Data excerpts

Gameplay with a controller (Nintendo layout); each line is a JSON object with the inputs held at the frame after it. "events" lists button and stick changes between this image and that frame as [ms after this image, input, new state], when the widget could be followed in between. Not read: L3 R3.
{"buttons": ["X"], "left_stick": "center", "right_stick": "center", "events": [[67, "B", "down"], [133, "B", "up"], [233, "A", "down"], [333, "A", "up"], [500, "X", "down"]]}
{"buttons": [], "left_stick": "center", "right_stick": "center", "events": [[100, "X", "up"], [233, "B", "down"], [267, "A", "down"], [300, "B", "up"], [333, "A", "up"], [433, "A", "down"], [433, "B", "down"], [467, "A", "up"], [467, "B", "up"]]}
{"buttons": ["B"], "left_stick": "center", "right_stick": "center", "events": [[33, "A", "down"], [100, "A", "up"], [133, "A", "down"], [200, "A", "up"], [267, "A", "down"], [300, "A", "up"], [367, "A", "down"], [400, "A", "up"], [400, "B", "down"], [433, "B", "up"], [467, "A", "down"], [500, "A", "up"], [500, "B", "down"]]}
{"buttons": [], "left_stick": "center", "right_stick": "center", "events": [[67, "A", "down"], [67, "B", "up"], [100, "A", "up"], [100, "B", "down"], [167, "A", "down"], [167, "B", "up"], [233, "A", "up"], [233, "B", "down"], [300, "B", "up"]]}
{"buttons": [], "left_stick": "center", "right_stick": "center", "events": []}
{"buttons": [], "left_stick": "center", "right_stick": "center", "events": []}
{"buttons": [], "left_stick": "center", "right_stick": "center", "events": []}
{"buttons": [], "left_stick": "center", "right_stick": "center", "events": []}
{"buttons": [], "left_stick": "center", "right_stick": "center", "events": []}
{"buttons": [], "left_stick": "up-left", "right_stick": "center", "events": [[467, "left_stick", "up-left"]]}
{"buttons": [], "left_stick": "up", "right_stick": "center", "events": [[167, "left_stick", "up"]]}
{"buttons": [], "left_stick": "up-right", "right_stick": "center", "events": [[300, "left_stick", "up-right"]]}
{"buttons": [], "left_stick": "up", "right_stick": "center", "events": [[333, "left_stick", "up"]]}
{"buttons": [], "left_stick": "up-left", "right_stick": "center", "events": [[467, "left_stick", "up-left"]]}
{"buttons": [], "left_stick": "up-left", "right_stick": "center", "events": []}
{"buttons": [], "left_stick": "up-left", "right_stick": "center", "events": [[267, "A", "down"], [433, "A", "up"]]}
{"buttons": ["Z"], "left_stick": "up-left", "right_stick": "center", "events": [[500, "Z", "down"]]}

Problem: Reprint every entry exactly.

Solution to this exercise:
Gameplay with a controller (Nintendo layout); each line is a JSON object with the inputs held at the frame after it. "events" lists button and stick changes between this image and that frame as [ms after this image, input, new state], when the widget could be followed in between. Not read: L3 R3.
{"buttons": ["X"], "left_stick": "center", "right_stick": "center", "events": [[67, "B", "down"], [133, "B", "up"], [233, "A", "down"], [333, "A", "up"], [500, "X", "down"]]}
{"buttons": [], "left_stick": "center", "right_stick": "center", "events": [[100, "X", "up"], [233, "B", "down"], [267, "A", "down"], [300, "B", "up"], [333, "A", "up"], [433, "A", "down"], [433, "B", "down"], [467, "A", "up"], [467, "B", "up"]]}
{"buttons": ["B"], "left_stick": "center", "right_stick": "center", "events": [[33, "A", "down"], [100, "A", "up"], [133, "A", "down"], [200, "A", "up"], [267, "A", "down"], [300, "A", "up"], [367, "A", "down"], [400, "A", "up"], [400, "B", "down"], [433, "B", "up"], [467, "A", "down"], [500, "A", "up"], [500, "B", "down"]]}
{"buttons": [], "left_stick": "center", "right_stick": "center", "events": [[67, "A", "down"], [67, "B", "up"], [100, "A", "up"], [100, "B", "down"], [167, "A", "down"], [167, "B", "up"], [233, "A", "up"], [233, "B", "down"], [300, "B", "up"]]}
{"buttons": [], "left_stick": "center", "right_stick": "center", "events": []}
{"buttons": [], "left_stick": "center", "right_stick": "center", "events": []}
{"buttons": [], "left_stick": "center", "right_stick": "center", "events": []}
{"buttons": [], "left_stick": "center", "right_stick": "center", "events": []}
{"buttons": [], "left_stick": "center", "right_stick": "center", "events": []}
{"buttons": [], "left_stick": "up-left", "right_stick": "center", "events": [[467, "left_stick", "up-left"]]}
{"buttons": [], "left_stick": "up", "right_stick": "center", "events": [[167, "left_stick", "up"]]}
{"buttons": [], "left_stick": "up-right", "right_stick": "center", "events": [[300, "left_stick", "up-right"]]}
{"buttons": [], "left_stick": "up", "right_stick": "center", "events": [[333, "left_stick", "up"]]}
{"buttons": [], "left_stick": "up-left", "right_stick": "center", "events": [[467, "left_stick", "up-left"]]}
{"buttons": [], "left_stick": "up-left", "right_stick": "center", "events": []}
{"buttons": [], "left_stick": "up-left", "right_stick": "center", "events": [[267, "A", "down"], [433, "A", "up"]]}
{"buttons": ["Z"], "left_stick": "up-left", "right_stick": "center", "events": [[500, "Z", "down"]]}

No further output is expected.